What kind of performance can we expect when Metal comes? That's hard to say. Metal is a 1.0 api that will need refinement for sure. Even Blizzard has stated that Metal needs some software updates, indicating that although they have it working internally, it may still require additional attention from Apple to be viable. Arstechnica recently released some of their own internal testing of Metal vs OpenGL that was interesting. However, this test data used an experimental pre-release app not yet available to masses. Furthermore, it also lacks any real time gaming analysis.
One thing is clear, some games/tests will benefit from Metal more than others - particularly games that are very CPU bound. Freeing any CPU for Blizzard games should go a long way since Blizzard's games are very CPU bound. This is where I expect Metal to shine the most on Blizzard's games. Freeing that driver overhead allows more CPU to be focused on non-GPU tasks. If you have a powerful enough GPU to keep up with WoW's demands, it's most often the CPU that's bottlenecking the GPU for World of Warcraft. Your GPU can spend time waiting on the CPU to give it more work.
Should you rush upgrade to 10.11? This may depend on what other games you play. 10.11 brought nothing new to OpenGL or even video drivers really (besides supporting Metal). You will likely see 0 gain performance wise from 10.11. That's not to say 10.11 doesn't bring a whole slew of other neat features and improvements. I actually noticed WoW launches faster on 10.11 vs 10.10.5.
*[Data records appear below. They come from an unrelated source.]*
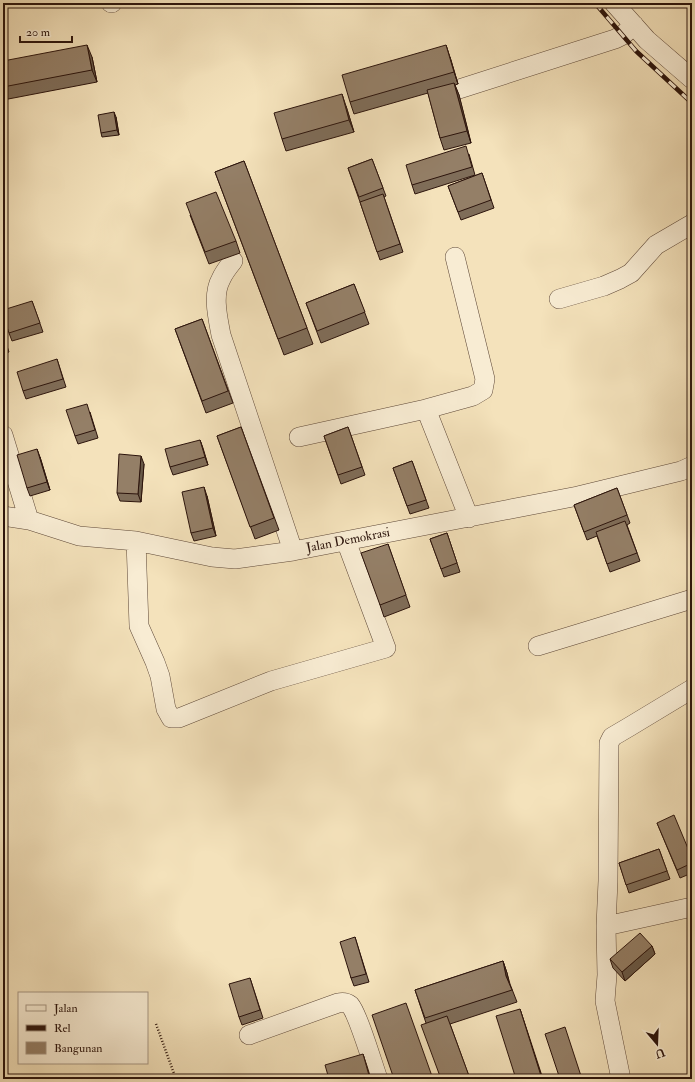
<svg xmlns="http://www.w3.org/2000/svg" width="695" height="1082" viewBox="0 0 695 1082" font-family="'IM FELL Double Pica',serif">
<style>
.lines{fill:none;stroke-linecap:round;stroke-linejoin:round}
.minor-casing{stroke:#5e4838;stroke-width:20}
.path{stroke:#2c140c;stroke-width:2.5;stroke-dasharray:1 2;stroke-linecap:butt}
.minor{stroke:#f8ecd3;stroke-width:19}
.rail-casing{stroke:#2c140c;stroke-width:4.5}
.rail{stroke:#f8ecd3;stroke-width:3;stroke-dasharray:9;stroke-linecap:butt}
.wall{fill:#7f6d59;stroke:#2c140c}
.shaded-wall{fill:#685948;stroke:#2c140c}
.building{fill:#947f67;stroke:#2c140c}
.labels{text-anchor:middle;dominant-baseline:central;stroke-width:3;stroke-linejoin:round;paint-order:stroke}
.street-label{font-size:13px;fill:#2c140c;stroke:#f8ecd3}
</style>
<rect width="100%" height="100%" fill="#f4e2bb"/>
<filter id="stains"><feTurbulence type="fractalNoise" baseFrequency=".005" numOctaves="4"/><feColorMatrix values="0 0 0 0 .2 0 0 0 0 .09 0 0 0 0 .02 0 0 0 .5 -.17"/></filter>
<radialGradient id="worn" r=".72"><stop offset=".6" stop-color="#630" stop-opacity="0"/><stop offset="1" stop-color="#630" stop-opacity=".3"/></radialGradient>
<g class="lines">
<defs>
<path id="minor" d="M111,3H112
M614,3L647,40L692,79
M456,90L615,39L623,35L634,25
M233,261C229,266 224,272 221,279C212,295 218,318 221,335L293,551
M559,299L604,286L620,279L631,273L656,245L692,224
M426,409L469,518
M3,435L29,520
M299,437L426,409L473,396L483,390L485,379L455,257
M3,516L29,520L79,536L136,541L212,557L235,559L293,551L578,496L681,471L692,466
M136,541L139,626L155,662L160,676L166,709L171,718H179L271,681L386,648L346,541
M538,646L692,599
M606,926L692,907
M249,1035L338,1003C342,1002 346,1002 350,1005C358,1014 373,1065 378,1079
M621,1079L605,1001L607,975L606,926L608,881L609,743L612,737L629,727L692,689"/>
</defs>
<use href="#minor" class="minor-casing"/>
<path class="path" d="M156,1024L176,1079"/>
<use href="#minor" class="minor"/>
<defs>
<path id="rail" d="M595,3L636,51L692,103"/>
</defs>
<use href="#rail" class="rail-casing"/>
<use href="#rail" class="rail"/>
</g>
<path class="wall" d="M92,57L97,82L3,100V61Z
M450,57L458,84L455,85L459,95L471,143L444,150L440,138L428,93L354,114L350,102Z
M346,106L354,132L286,151L282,139Z
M116,117L119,135L102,137L101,133Z
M469,154L475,175L415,194L412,185Z
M372,159L386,196L384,197L403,252L380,260L360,202L348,168Z
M244,161L313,344L284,355L215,172Z
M482,173L494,208L461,220L448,186Z
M190,215L236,241L240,253L209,264Z
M354,284L369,324L321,343L306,303Z
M32,301L43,332L12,341L9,333Z
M202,319L233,403L206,413L175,329Z
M3,334L9,352L3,354Z
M57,359L66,387L26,399L23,391Z
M90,412L98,438L78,444L75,436Z
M241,427L279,530L255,539L217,436Z
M348,427L365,475L341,484L324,436Z
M200,440L208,465L173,475L170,467Z
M40,457L50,490L30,496L27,488Z
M412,461L429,508L410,514L393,468Z
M144,464L141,502L120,501L117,493Z
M617,488L630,523L627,525L640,561L610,572L597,536L587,540L574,505Z
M207,496L216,536L194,541L191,533Z
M447,533L460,572L444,577L430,539Z
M388,544L410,607L384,617L380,605Z
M657,823L692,858V873L680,878Z
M659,849L670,879L629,893L619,863Z
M355,937L369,982L354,986L351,978Z
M652,946L655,954L625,981L613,968L610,959Z
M503,961L507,973L510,984L517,1002L450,1024L470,1079H441L426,1023L415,990Z
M250,978L263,1018L242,1025L239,1017Z"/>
<path class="shaded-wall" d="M87,45L92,57L97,82L92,70Z
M446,45L450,57L458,84L454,72Z
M454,83L459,95L471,143L467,131Z
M342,94L346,106L354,132L349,120Z
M114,112L116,117L119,135L117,130Z
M200,440L203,448L208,465L205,457Z
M37,449L40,457L50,490L47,482Z
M141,456L144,464L141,502L138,494Z
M204,487L207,496L216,536L213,528Z
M652,946L655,954L625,981L622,972Z
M503,961L507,973L510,988L506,976Z
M520,1009L524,1021L543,1079H542Z
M363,1054L367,1066L371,1079H370Z"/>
<path class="building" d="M87,45L92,70L3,87V61Z
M446,45L454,72L350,102L342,75Z
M454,83L467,131L440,138L427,90Z
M342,94L349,120L282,139L274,113Z
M114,112L117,130L101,133L98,115Z
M466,146L472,167L412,185L406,165Z
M372,159L383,188L359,197L348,168Z
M244,161L307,328L278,339L215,172Z
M482,173L491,200L458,212L448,186Z
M216,192L236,241L205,252L186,203Z
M383,194L400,244L377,252L360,202Z
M354,284L365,312L317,331L306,303Z
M32,301L40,323L9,333L3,315V310Z
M202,319L228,391L202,401L175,329Z
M3,335L6,344L3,345Z
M57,359L63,379L23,391L17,372Z
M87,404L95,430L75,436L66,410Z
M241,427L274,518L250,527L217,436Z
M348,427L362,467L338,475L324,436Z
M200,440L205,457L170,467L165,449Z
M37,449L47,482L27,488L17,455Z
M119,454L141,456L138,494L117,493Z
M412,461L426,500L407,506L393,468Z
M204,487L213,528L191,533L182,492Z
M617,488L627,515L584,532L574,505Z
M625,521L637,553L607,564L596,532Z
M447,533L457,563L441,569L430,539Z
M388,544L406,595L380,605L361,553Z
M692,552V562L689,553Z
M674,815L692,858V863L677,870L657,823Z
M659,849L667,871L626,885L619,863Z
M640,933L652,946L622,972L610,959Z
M355,937L366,974L351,978L340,942Z
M503,961L506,976L512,990L425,1018L415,990Z
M250,978L260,1010L239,1017L229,984Z
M406,1003L433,1079H394L372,1015Z
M520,1009L542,1079H516L496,1016Z
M447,1016L469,1076L459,1079H441L421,1025Z
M565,1027L582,1079H560L545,1034Z
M363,1054L370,1079H329L325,1065Z"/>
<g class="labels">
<g class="street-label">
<text transform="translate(348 540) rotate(-11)">Jalan Demokrasi</text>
</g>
</g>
<rect width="695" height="1082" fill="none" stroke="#f4e2bb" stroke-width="16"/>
<rect x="4" y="4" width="687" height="1074" fill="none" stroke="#2c140c" stroke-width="2"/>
<rect x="8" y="8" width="679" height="1066" fill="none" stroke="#2c140c"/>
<rect x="18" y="992" width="130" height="72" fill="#f8ecd3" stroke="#a69683"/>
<rect x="26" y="1005" width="20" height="6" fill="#f8ecd3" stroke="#a69683"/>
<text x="54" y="1012" font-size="12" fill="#2c140c">Jalan</text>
<rect x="26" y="1025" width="20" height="6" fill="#2c140c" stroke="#a69683"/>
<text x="54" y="1032" font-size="12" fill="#2c140c">Rel</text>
<rect x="26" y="1042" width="20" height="12" fill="#947f67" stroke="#a69683"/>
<text x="54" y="1052" font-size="12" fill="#2c140c">Bangunan</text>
<g transform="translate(657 1044) rotate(161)" stroke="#f8ecd3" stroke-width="3" paint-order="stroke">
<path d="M0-3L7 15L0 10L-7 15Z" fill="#2c140c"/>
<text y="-6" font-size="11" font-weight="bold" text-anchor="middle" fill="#2c140c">U</text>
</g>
<path d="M20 36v6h52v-6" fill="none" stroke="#2c140c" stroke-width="2"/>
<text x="26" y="36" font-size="12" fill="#2c140c" stroke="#f8ecd3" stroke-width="3" paint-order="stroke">20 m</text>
<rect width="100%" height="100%" filter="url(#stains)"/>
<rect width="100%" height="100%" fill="url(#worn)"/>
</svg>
That said, 10.11 is brand new, cutting edge. This means 3rd party apps that aren't fully updated for it yet may have a host of new problems. You may want to check support articles for other games to see what upgrading to 10.11 may do to your games, as well as monitor when potential fixes may arrive for said games. Gameagent also had a decent article on upgrading to 10.11 available here.
It should also be noted that although there is no support article from Blizzard on it, "windowed full screen" in pretty much all of their games is broken on 10.11 currently. Many users on official forums reported low FPS, freezing, and other issues with this mode. Users have also however reported that regular full screen and regular windowed mode work just fine, so just avoiding the hybrid setting avoids pretty much any issues with 10.11.
Already upgraded to 10.11 and wondering if your computer supports Metal? Furthermore, you can install a Metal-based cube screen saver to test it as well. Blizzard has also posted a list of supported GPUs. It's important to note the (or later) part which includes any GPU newer than those listed. I can also say, thanks to 3rd party Nvidia web drivers, Metal even works on unofficial Mac GPUs such as Maxwell 900 and 750 series cards. My Nvidia 980Ti has perfectly working Metal on web drivers. This means even if you don't have a 2012 Mac, if you have a Mac Pro you can toss in some pretty powerful Metal supporting GPUs and be ready to go. This also means Hackintosh community is also good to go with Metal.
In conclusion, Metal is the future of Mac gaming. It's clear Apple is moving away from OpenGL. They refuse to keep it up to date and it's now about 5 years behind in technology. If you intend to game on Mac, you NEED to update to 10.11 eventually. Many games will continue to support OpenGL for older hardware for a time, but the best performance and features are no doubt going to be shifted to Metal going forward. This is a non-optional upgrade. Fortunately, it's a free one.